Exactly! That is their business model to come out on top. However, if they make a company more successful, the more they come out on top! Their business model is based on providing companies with an infusion of cash so they can survive and thrive.
They want the companies to succeed! The two recent examples that the left and certain unstable members of Freerepublic are screaming about failed because of a Union Strike theat caused the company to shutter its doors and a whole industry failing. Both events out of their hands.
If Bain had a choice they would have wanted these companies to succeed to collect more profits from their risky investment. They would be stupid to not take advantage of Government subsidies freely offered and not to demand a return on their extremely risky investment in failing companies. Does anyone sane person believe without demanding a return on their investment any venture capitalist would supply the needed capital needed to a dying company?

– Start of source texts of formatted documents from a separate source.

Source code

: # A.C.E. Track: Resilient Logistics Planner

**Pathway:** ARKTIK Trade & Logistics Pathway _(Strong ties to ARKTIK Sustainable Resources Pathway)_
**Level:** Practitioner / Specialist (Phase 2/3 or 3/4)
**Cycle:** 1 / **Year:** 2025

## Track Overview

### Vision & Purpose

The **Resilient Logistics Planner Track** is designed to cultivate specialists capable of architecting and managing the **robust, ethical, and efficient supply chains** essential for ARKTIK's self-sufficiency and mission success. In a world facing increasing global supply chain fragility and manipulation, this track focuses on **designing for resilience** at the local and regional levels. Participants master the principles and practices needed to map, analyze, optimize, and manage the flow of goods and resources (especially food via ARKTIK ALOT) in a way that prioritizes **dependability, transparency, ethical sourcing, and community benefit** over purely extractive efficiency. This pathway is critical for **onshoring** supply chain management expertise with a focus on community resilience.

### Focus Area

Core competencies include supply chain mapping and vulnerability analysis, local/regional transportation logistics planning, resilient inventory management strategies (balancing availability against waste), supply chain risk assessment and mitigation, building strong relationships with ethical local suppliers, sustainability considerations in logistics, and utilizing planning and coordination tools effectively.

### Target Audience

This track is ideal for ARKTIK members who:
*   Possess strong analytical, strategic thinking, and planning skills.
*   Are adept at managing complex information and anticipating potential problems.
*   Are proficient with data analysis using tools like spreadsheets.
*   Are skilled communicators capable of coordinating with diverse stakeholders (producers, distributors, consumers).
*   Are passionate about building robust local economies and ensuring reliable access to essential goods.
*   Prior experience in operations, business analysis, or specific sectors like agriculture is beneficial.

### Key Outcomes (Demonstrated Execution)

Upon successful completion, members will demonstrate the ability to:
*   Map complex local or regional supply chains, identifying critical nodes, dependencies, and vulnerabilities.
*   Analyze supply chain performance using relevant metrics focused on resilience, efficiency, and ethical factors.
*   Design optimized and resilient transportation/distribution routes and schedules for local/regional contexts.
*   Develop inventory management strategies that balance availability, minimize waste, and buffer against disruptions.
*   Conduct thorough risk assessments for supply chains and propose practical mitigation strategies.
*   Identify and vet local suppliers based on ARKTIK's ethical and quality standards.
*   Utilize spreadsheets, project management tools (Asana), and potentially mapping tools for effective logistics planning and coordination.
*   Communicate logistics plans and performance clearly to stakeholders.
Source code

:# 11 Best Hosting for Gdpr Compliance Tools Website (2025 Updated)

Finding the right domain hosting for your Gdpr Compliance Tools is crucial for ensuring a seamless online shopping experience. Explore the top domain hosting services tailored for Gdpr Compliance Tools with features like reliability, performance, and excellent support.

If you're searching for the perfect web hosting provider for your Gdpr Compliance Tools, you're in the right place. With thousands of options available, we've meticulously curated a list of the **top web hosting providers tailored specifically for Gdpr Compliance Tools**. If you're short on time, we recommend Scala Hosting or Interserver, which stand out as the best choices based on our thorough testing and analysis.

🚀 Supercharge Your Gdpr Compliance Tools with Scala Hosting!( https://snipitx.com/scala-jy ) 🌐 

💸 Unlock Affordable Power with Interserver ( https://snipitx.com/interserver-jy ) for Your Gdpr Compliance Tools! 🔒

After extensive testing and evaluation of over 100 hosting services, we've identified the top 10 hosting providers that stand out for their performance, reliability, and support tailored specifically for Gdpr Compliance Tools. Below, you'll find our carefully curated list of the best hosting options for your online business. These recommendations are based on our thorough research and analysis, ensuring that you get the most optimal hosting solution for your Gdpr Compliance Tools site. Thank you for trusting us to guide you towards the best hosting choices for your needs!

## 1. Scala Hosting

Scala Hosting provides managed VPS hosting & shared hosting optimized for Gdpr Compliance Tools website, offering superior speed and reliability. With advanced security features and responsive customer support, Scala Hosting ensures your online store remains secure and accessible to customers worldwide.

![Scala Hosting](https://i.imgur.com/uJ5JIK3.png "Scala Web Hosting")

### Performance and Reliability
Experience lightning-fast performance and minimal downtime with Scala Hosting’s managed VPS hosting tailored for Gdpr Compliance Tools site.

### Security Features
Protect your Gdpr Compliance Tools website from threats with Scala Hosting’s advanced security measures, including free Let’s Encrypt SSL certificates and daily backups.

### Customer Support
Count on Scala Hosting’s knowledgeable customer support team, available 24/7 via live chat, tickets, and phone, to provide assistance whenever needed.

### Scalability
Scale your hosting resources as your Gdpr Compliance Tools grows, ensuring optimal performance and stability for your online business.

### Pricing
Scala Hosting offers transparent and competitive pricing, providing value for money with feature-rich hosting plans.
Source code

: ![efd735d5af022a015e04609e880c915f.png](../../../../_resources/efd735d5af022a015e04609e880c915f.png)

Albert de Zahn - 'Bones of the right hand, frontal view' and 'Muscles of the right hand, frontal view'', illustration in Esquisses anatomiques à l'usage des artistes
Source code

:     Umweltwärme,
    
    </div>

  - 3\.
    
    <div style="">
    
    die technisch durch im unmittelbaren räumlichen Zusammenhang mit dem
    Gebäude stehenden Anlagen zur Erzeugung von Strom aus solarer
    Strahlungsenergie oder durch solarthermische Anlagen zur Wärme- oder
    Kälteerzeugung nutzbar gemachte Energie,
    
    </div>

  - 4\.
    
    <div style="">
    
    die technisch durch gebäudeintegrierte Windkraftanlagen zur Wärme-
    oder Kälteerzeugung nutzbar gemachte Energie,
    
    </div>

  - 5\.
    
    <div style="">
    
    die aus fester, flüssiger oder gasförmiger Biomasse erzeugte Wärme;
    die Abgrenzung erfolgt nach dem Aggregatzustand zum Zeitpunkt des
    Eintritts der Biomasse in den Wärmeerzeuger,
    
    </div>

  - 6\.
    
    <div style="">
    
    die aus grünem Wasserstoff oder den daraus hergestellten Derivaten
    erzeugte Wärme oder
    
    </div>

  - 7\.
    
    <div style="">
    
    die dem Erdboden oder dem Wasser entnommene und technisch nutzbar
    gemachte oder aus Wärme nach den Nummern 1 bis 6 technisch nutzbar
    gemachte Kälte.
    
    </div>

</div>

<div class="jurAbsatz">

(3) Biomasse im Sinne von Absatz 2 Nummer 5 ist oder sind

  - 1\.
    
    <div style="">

Arg... next time I might proofread.
I haven't seen any account of union strike company, so I have no comment on that. To what extent Bain may have failed in due diligence ahd so did not foresee union troubles or to what extent they merely overestimated their ability to deal with the union, I don't know.
So why was Bain making "extremely risky" (your term) investments only justified to them by the promise of gov't subsidies? The problem with government subsidies is that they tend to be ill-thought-out or precisely designed to reward the politically connected -- or both. Also, the gov't is playing (as usual) with other people's (i.e., taxpayers') money.
I don't think a tunnel-vision approach to making money at whatever cost to others (or to the economy or to the country for that matter) is a conservative value, else FR would be celebrating and praising George Soros, instead of condemning him.
Demanding a return is different than guaranteeing a return. People buy stocks all the time and they don't know whether they will lose or make money on the deal. It's called risk. It's called the free market. Rigging up your deals so that you will get bailed out by insurance, banks, the taxpayer or the workers' pension funds whether the company makes money or loses money or not isn't the free market, it's socialism and subsidization. If you want to make the argument that PE firms should be subsidized in this way because they are that important, then go ahead. But it doesn't show that Bain is an honorable business or one that succeeded on its own merits. It's essentially just another government-backed entity like Fannie or Freddie.